# Written request
Reproduce the forum post below on sequential versus random b-tree inserts word for word, in full.

# Source extract
7

EDIT

@Remus corrected my test pattern. You can see the corrected version on his answer below.

I took the suggestion of replacing the INT with DECIMAL(29,0) and the results were:

Decimal: 2133
GUID: 1836

Random inserts are still winning, even with a fractionally bigger row.

Despite explanations that indicate random inserts are slower than sequential ones, these benchmarks show they are apparently faster. The explanations I'm getting aren't agreeing with the benchmarks. Therefore, my question remains focused on b-trees, sequential inserts, and speed.

...

I know from experience that b-trees have awful performance when data is added to them sequentially (regardless of the direction). However, when data is added randomly, best performance is obtained.

This is easy to demonstrate with the likes of an RB-Tree. Sequential writes cause a maximum number of tree balances to be performed.

I know very few databases use binary trees, but rather used n-order balanced trees. I logically assume they suffer a similar fate to binary trees when it comes to sequential inputs.

This sparked my curiosity.

If this is so, then one could deduce that writing sequential IDs (such as in IDENTITY(1,1)) would cause multiple re-balances of the tree to occur. I have seen many posts argue against GUIDs as "these will cause random writes". I never use GUIDs, but it struck me that this "bad" point was in fact a good point.

# Source data
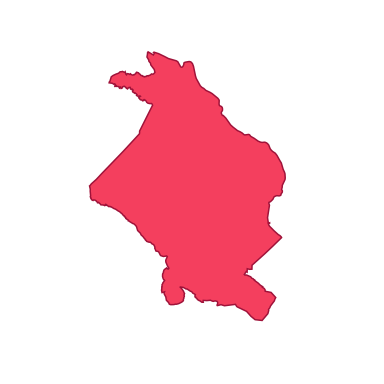 Poncitlán, Jalisco, Mexico, rotated 37°
{"feature_id": "50627088B14404540858707", "entity_name": "Poncitlán", "entity_type": "district", "adm_level": 2, "iso_a3": "MEX", "parent_name": "Mexico", "parent_adm1": "Jalisco", "projection": "albers", "projection_center": [-102.942, 20.264], "detail": "fine", "context": "isolated", "style": "filled", "palette": "rose", "viewbox_px": 384, "rotation_deg": 37, "n_neighbors": 0, "source": "geoboundaries", "source_scale": "gbopen_adm2", "svg_char_len": 5964}
<svg xmlns="http://www.w3.org/2000/svg" viewBox="0 0 384 384"><g transform="rotate(37 192 192)"><path d="M106.7,246.0L106.7,248.3L106.5,248.8L109.0,250.9L110.2,252.6L113.2,255.9L113.7,256.8L113.7,257.1L114.1,257.2L115.2,257.8L115.2,258.1L116.9,258.6L118.1,258.3L118.1,257.7L118.4,257.4L119.4,256.9L120.6,256.7L121.6,257.1L123.2,257.0L123.3,257.3L123.7,257.0L123.7,256.6L125.6,256.7L126.9,257.1L129.1,255.7L130.5,255.4L130.5,255.2L130.2,255.0L130.6,254.4L130.6,253.7L131.6,253.7L131.7,254.1L132.2,253.7L134.2,253.8L135.0,253.0L135.5,252.8L135.5,253.0L136.7,252.5L139.7,252.2L141.3,251.7L144.2,251.6L146.1,251.3L148.1,251.5L148.8,251.4L151.6,252.1L152.4,251.8L152.9,252.3L153.8,252.2L154.1,252.5L154.8,252.5L155.1,253.0L155.9,252.8L156.5,253.0L157.8,252.8L158.4,253.3L158.6,253.0L159.5,253.2L163.8,252.8L164.6,252.4L166.8,252.6L168.4,253.0L171.8,255.5L175.6,256.0L177.2,256.9L179.6,257.1L182.4,257.9L183.2,257.9L183.5,258.3L184.0,258.4L184.4,258.3L185.5,258.7L187.5,258.1L189.2,257.1L191.2,257.5L192.4,257.2L193.6,257.3L195.3,258.2L195.7,258.6L196.1,259.3L197.9,260.3L198.4,260.8L198.8,260.8L200.8,259.9L201.7,260.0L204.5,261.4L205.3,261.6L208.0,260.7L210.3,258.3L211.2,258.5L212.0,261.9L212.4,262.7L213.3,263.7L217.1,265.9L219.2,266.7L219.5,267.0L219.5,267.7L219.2,268.0L218.3,268.0L217.9,268.3L217.4,268.0L216.7,270.3L216.6,271.3L217.3,273.1L217.6,273.4L217.9,275.2L219.3,277.2L220.9,278.4L222.0,279.0L222.7,279.1L222.9,278.9L223.4,279.1L223.4,282.1L223.7,282.5L223.8,284.0L225.1,285.6L224.9,285.8L226.8,288.5L226.7,288.7L228.6,290.4L230.1,288.4L230.3,289.3L231.3,290.2L234.3,291.6L236.7,293.9L239.4,294.3L240.8,294.8L241.2,295.2L241.6,295.2L242.8,294.8L245.3,292.8L246.3,291.5L247.2,290.9L248.6,289.1L250.0,286.3L250.3,285.3L250.5,284.1L250.3,283.6L249.8,283.2L249.4,281.7L249.0,281.4L248.8,280.2L248.5,279.7L247.8,279.3L247.1,277.5L246.6,277.4L244.8,276.3L242.0,275.4L239.8,275.1L239.8,274.9L242.3,273.5L243.9,273.2L245.4,273.1L246.6,272.4L250.5,272.2L251.3,271.9L252.3,271.9L253.4,272.3L255.6,272.0L256.5,272.0L256.9,273.4L257.4,273.6L258.1,273.7L258.1,274.1L260.0,274.1L261.0,274.6L263.2,274.4L264.0,274.1L265.5,274.2L266.2,274.1L267.3,273.3L266.9,273.0L266.2,271.8L269.2,269.8L271.8,267.4L273.9,266.9L274.8,266.5L276.0,265.0L277.8,264.3L278.5,264.5L279.2,265.0L279.9,266.3L280.0,267.2L280.4,267.5L280.7,267.4L283.0,264.5L286.4,263.3L294.3,255.6L296.6,256.5L297.4,256.5L307.4,254.5L314.0,255.8L319.2,256.0L325.3,252.4L325.8,243.5L324.6,240.5L323.8,239.7L323.8,237.7L323.3,235.7L323.3,229.4L322.7,227.8L322.4,225.9L315.6,224.6L310.2,227.2L309.0,226.0L307.7,225.6L305.5,225.7L305.5,225.1L302.6,225.3L299.6,224.9L296.1,225.0L294.8,224.4L294.7,223.9L294.7,224.9L292.9,224.5L291.6,224.9L289.9,224.4L285.7,225.4L284.1,226.5L283.4,226.4L283.2,222.9L284.2,222.8L282.3,220.0L284.4,219.2L286.3,217.6L284.0,214.3L287.3,197.4L289.1,186.8L291.0,174.5L290.4,174.2L289.4,174.0L288.4,173.9L286.5,174.1L280.9,173.6L274.7,172.7L273.3,172.2L271.8,171.2L272.8,170.3L272.5,169.9L271.8,171.0L267.8,167.1L261.8,155.9L260.2,154.8L259.7,154.0L260.5,152.5L260.9,150.0L261.0,149.1L260.6,147.5L260.5,146.4L260.8,145.6L261.9,143.9L263.9,142.7L264.4,142.1L264.8,141.3L264.8,140.8L264.4,140.2L264.2,137.8L263.5,136.7L262.1,136.1L261.1,133.8L260.1,132.3L258.8,126.1L258.0,124.7L255.3,121.5L253.9,120.5L251.1,119.0L245.9,115.1L242.9,113.9L238.0,111.7L235.2,110.9L232.0,111.1L230.2,110.9L228.4,110.4L225.0,108.3L223.2,107.9L222.1,107.9L220.7,108.2L219.9,108.6L218.3,110.1L216.9,110.9L214.0,111.6L209.4,111.7L205.5,112.2L203.5,111.7L203.0,111.8L202.5,112.0L200.0,114.5L199.3,114.9L196.5,114.7L193.9,115.0L191.4,115.6L185.8,115.5L182.5,115.2L174.4,112.6L170.9,112.1L170.2,112.6L168.0,111.5L167.4,110.5L167.3,108.7L166.5,107.4L165.4,106.4L164.2,106.0L162.4,106.4L161.6,106.3L160.6,105.4L158.7,102.6L158.0,102.1L156.2,101.6L148.9,101.3L146.7,101.5L141.9,102.5L139.1,102.2L136.8,102.5L134.7,102.2L127.1,98.8L124.9,97.2L117.5,90.7L115.1,89.2L113.3,88.8L112.5,88.9L111.2,89.5L108.5,92.4L108.0,93.2L107.9,93.7L108.8,95.4L109.2,97.4L108.8,98.5L108.2,98.8L107.5,98.8L102.2,96.5L100.4,96.7L92.9,99.6L88.6,100.3L82.1,101.6L77.5,103.2L77.4,103.6L78.3,103.4L78.7,105.8L72.6,106.5L72.7,107.4L72.9,107.4L72.9,107.7L73.1,107.7L73.4,108.6L74.8,111.3L78.2,112.7L78.6,113.3L79.1,113.6L81.3,114.1L82.6,115.3L88.2,116.9L90.4,118.8L90.3,120.4L90.1,121.1L89.8,121.5L88.6,122.1L88.3,123.7L87.4,125.0L87.3,125.5L86.1,126.2L85.9,127.3L85.3,127.7L85.0,128.5L84.4,128.5L83.8,129.0L83.2,128.9L82.8,129.3L82.2,129.0L81.2,129.6L79.2,129.2L78.4,129.4L77.6,129.0L76.4,129.5L75.9,129.5L75.7,129.7L75.9,130.0L75.8,130.3L75.6,130.5L75.8,131.4L75.6,131.7L75.4,132.9L74.9,133.3L75.0,133.6L74.1,134.5L73.1,134.6L72.5,134.9L72.1,134.9L71.8,134.6L71.6,134.6L71.3,135.7L70.2,135.8L69.2,136.3L69.0,136.7L69.2,137.8L68.6,137.8L68.3,137.6L67.7,137.4L67.6,137.1L66.3,136.2L66.3,136.8L65.8,137.1L63.8,137.6L63.6,138.1L62.4,139.1L62.1,139.7L61.9,141.3L60.4,143.5L58.9,146.3L58.2,148.6L59.8,152.9L59.7,153.8L60.1,154.7L63.0,153.1L64.8,153.0L65.1,152.2L66.0,152.2L66.3,152.5L66.6,154.0L66.9,154.1L67.6,152.8L68.0,153.2L69.2,152.3L69.8,152.1L70.8,152.2L71.6,152.7L71.8,152.3L71.4,151.4L71.7,151.2L72.3,151.8L73.1,151.6L73.2,151.8L73.4,151.6L73.7,150.6L73.2,149.8L74.0,148.6L74.6,148.2L75.6,148.4L76.1,148.2L77.2,148.5L77.3,148.7L77.6,148.6L77.7,148.3L78.5,148.4L78.5,147.4L78.8,146.3L79.8,145.6L80.5,146.6L81.1,146.7L81.5,146.7L81.9,146.2L82.1,146.1L82.1,145.9L82.6,145.8L83.5,146.0L83.8,146.3L83.5,147.1L84.7,147.8L85.7,147.5L86.4,147.7L86.4,147.3L87.2,147.1L87.4,147.2L88.5,147.1L89.4,147.3L89.3,148.0L89.6,148.3L91.0,148.1L91.4,147.8L92.2,147.5L92.2,147.2L92.5,147.0L92.4,146.8L92.6,146.6L93.2,146.6L92.7,148.2L92.7,148.8L95.3,149.4L96.6,148.7L97.7,148.9L98.5,147.9L98.0,147.3L98.1,147.0L99.7,146.8L101.1,147.2L101.8,147.6L103.4,147.6L105.5,146.6L106.0,145.9L106.5,145.7L106.8,145.7L108.3,146.4L113.5,174.9L114.4,176.1L115.0,177.2L112.6,200.9L108.8,231.8L108.0,239.5L106.7,246.0Z" fill="#f43f5e" stroke="#9f1239" stroke-width="1.5"/></g></svg>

# Finished task
7

EDIT

@Remus corrected my test pattern. You can see the corrected version on his answer below.

I took the suggestion of replacing the INT with DECIMAL(29,0) and the results were:

Decimal: 2133
GUID: 1836

Random inserts are still winning, even with a fractionally bigger row.

Despite explanations that indicate random inserts are slower than sequential ones, these benchmarks show they are apparently faster. The explanations I'm getting aren't agreeing with the benchmarks. Therefore, my question remains focused on b-trees, sequential inserts, and speed.

...

I know from experience that b-trees have awful performance when data is added to them sequentially (regardless of the direction). However, when data is added randomly, best performance is obtained.

This is easy to demonstrate with the likes of an RB-Tree. Sequential writes cause a maximum number of tree balances to be performed.

I know very few databases use binary trees, but rather used n-order balanced trees. I logically assume they suffer a similar fate to binary trees when it comes to sequential inputs.

This sparked my curiosity.

If this is so, then one could deduce that writing sequential IDs (such as in IDENTITY(1,1)) would cause multiple re-balances of the tree to occur. I have seen many posts argue against GUIDs as "these will cause random writes". I never use GUIDs, but it struck me that this "bad" point was in fact a good point.